**WHAT IS REQUIRED**: Retype, word for word, every line from the one holding "pinky tip: (223, 343)" through the one holding "thumb mcp: (253, 174)" in the entries below, both included, and only those lines.

(Entries taken from a collection)

──────

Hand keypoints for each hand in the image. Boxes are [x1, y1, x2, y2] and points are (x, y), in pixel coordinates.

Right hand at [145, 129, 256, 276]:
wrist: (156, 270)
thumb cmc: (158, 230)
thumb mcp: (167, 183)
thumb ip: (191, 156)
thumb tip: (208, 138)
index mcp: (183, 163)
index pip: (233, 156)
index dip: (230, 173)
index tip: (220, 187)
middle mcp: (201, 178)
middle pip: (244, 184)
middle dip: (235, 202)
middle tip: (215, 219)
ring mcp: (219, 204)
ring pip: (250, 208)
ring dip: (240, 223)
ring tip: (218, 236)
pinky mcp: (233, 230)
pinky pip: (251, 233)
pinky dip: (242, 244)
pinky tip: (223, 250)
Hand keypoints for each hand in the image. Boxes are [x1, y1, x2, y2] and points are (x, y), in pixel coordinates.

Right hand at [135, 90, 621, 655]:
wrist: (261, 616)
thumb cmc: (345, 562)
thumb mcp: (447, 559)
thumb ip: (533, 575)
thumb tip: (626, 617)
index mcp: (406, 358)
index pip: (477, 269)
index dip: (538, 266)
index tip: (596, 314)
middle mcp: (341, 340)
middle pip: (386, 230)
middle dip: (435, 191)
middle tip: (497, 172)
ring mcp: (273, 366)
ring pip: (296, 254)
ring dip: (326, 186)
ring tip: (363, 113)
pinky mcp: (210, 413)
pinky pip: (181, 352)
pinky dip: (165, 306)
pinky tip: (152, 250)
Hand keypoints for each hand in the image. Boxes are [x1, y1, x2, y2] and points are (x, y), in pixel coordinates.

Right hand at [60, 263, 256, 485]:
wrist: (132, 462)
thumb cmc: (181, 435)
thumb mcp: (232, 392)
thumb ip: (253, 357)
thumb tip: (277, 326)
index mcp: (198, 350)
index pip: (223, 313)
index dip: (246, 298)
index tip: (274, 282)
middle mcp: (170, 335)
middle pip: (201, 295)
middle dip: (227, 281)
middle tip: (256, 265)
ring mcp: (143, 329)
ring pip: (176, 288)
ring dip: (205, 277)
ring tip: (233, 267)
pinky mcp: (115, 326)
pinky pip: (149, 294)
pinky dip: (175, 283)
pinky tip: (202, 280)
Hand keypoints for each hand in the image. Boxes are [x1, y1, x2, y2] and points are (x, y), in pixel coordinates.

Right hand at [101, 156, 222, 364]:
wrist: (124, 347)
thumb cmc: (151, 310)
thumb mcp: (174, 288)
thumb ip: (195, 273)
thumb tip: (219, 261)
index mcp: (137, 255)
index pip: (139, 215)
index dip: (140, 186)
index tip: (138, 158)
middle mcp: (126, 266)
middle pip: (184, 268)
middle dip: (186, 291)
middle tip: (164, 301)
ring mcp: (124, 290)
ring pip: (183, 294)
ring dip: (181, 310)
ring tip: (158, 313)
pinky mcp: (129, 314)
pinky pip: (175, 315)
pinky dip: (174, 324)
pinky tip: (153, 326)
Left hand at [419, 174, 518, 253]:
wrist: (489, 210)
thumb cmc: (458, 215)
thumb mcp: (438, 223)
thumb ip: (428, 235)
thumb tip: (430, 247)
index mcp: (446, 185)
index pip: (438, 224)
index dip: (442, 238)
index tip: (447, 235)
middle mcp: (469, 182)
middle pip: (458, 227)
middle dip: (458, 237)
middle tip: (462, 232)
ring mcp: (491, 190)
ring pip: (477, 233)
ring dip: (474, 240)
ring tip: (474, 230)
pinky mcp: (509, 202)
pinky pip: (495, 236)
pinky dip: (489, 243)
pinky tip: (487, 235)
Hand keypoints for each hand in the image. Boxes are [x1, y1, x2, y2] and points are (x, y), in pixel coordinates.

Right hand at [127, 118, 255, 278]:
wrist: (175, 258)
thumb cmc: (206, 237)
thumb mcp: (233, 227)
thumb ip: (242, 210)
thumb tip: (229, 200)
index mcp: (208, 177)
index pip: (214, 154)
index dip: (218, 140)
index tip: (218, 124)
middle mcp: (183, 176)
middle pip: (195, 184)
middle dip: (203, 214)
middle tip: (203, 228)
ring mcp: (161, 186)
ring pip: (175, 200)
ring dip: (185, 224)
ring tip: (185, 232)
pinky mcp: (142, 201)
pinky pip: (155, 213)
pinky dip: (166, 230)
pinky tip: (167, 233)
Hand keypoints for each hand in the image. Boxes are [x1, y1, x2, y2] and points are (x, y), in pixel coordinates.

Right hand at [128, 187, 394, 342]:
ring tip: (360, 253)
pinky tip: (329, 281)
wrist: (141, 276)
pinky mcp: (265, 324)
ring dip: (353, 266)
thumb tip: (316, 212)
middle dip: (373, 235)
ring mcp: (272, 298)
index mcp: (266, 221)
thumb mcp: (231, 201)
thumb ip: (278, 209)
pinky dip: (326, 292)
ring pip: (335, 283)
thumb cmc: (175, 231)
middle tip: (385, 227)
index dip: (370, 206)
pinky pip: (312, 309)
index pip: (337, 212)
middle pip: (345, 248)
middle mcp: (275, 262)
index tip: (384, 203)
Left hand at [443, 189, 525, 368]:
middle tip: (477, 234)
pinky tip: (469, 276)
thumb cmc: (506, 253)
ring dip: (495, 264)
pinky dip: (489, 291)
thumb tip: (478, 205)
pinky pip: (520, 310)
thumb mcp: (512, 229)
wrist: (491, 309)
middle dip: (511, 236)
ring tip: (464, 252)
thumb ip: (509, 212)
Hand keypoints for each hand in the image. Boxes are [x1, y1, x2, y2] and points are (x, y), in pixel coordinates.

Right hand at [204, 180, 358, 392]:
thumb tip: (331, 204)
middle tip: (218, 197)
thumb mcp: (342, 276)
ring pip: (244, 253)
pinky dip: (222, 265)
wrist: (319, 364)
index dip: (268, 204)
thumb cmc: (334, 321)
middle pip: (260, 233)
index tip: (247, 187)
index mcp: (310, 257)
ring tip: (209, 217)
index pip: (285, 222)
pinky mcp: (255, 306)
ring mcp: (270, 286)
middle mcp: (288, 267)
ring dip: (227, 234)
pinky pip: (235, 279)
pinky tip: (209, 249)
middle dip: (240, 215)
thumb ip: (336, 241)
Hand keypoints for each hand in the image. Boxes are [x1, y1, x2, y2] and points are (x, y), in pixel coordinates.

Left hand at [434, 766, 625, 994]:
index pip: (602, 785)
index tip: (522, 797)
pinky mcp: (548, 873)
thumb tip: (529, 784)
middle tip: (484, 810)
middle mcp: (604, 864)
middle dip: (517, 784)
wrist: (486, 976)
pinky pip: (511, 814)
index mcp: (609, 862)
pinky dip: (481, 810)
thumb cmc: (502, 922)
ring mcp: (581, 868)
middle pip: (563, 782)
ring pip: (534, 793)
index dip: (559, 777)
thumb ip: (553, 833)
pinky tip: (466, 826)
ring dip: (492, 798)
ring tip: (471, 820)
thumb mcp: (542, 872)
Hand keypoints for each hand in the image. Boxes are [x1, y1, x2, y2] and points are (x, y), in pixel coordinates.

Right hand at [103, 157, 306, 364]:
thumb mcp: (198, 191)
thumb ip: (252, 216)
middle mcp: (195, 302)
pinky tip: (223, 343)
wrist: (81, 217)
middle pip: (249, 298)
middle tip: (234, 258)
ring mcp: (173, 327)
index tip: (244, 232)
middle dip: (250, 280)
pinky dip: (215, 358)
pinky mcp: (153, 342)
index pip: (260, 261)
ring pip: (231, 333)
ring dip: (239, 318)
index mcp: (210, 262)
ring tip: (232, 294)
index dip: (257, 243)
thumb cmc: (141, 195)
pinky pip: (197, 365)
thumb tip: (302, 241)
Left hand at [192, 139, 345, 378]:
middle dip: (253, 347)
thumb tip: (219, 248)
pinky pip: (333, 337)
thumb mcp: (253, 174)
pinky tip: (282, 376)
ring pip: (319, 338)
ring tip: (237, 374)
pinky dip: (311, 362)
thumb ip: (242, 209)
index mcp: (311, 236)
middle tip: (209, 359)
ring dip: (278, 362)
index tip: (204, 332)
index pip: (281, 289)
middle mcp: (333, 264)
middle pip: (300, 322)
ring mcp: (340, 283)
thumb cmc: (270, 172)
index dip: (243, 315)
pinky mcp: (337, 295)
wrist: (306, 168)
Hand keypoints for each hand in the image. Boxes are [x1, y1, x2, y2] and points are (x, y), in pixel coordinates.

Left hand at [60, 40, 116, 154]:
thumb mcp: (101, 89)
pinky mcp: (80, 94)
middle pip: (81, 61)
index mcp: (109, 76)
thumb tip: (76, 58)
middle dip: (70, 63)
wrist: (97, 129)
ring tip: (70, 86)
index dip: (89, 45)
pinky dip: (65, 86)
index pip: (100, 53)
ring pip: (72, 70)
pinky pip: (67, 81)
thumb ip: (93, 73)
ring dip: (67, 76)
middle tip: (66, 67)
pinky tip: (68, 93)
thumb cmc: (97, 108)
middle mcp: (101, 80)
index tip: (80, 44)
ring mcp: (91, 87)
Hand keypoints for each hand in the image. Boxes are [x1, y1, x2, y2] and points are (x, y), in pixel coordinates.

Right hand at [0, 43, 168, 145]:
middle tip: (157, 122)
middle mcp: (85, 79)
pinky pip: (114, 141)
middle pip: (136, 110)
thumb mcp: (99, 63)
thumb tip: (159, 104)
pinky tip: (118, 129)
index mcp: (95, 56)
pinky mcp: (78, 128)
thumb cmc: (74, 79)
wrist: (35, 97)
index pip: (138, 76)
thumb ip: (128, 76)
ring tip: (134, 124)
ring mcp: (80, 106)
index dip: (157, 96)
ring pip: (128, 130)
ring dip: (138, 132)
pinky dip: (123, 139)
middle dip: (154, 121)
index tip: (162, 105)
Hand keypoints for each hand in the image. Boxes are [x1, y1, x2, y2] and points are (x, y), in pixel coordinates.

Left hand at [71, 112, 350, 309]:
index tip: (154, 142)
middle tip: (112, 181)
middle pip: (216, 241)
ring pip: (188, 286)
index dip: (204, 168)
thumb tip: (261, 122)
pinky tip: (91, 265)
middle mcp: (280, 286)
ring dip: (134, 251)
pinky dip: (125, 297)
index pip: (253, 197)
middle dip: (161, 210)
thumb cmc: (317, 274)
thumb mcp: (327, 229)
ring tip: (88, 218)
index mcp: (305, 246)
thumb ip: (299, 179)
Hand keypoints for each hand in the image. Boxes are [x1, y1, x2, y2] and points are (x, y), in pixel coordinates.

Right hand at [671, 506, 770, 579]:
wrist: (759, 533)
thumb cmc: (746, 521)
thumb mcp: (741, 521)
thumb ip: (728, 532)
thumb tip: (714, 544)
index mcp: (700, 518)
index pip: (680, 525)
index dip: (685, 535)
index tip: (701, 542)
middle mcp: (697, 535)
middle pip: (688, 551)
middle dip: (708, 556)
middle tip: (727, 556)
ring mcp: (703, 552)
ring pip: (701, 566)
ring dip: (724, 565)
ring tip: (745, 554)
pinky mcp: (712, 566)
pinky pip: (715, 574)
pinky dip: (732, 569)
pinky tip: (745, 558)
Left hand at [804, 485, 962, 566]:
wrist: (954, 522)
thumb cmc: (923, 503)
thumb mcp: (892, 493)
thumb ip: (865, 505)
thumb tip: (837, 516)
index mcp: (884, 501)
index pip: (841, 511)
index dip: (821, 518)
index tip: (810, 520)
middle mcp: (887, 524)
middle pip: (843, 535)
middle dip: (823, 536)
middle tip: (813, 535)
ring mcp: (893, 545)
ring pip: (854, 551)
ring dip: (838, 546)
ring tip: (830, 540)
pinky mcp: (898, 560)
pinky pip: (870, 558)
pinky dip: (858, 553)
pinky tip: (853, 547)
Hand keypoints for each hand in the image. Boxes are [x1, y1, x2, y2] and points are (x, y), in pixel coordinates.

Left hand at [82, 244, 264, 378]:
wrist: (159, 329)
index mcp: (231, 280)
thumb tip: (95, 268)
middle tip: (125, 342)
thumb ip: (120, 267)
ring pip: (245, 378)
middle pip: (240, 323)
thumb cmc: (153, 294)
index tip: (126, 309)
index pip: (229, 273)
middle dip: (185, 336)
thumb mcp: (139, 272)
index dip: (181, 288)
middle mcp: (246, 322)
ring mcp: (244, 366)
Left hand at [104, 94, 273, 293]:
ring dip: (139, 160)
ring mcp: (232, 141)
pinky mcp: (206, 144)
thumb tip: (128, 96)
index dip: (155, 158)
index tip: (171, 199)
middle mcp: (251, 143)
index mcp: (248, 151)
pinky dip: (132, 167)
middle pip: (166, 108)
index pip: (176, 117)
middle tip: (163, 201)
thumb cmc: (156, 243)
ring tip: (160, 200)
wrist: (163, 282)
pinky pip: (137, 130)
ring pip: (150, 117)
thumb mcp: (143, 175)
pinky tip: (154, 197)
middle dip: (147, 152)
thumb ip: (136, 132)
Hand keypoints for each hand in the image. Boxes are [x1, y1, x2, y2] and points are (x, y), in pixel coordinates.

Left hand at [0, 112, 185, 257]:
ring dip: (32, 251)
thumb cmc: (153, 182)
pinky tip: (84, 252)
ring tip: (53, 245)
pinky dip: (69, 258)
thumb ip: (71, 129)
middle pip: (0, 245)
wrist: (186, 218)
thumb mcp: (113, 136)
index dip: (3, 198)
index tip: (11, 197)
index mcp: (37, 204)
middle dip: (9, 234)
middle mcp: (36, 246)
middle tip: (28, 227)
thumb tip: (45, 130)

──────

**EXERCISE SOLUTION**:
pinky tip: (223, 343)
wrist: (81, 217)
middle pip: (249, 298)
middle tip: (234, 258)
ring mcp: (173, 327)
index tip: (244, 232)
middle dip: (250, 280)
pinky dip: (215, 358)
pinky mcp: (153, 342)
index pip: (260, 261)
ring pip: (231, 333)
ring dip: (239, 318)
index mcp: (210, 262)
ring tip: (232, 294)
index dip: (257, 243)
thumb cmc: (141, 195)
pinky pip: (197, 365)
thumb tip: (302, 241)
Left hand at [192, 139, 345, 378]:
middle dip: (253, 347)
thumb tip: (219, 248)
pinky pip: (333, 337)
thumb mcp: (253, 174)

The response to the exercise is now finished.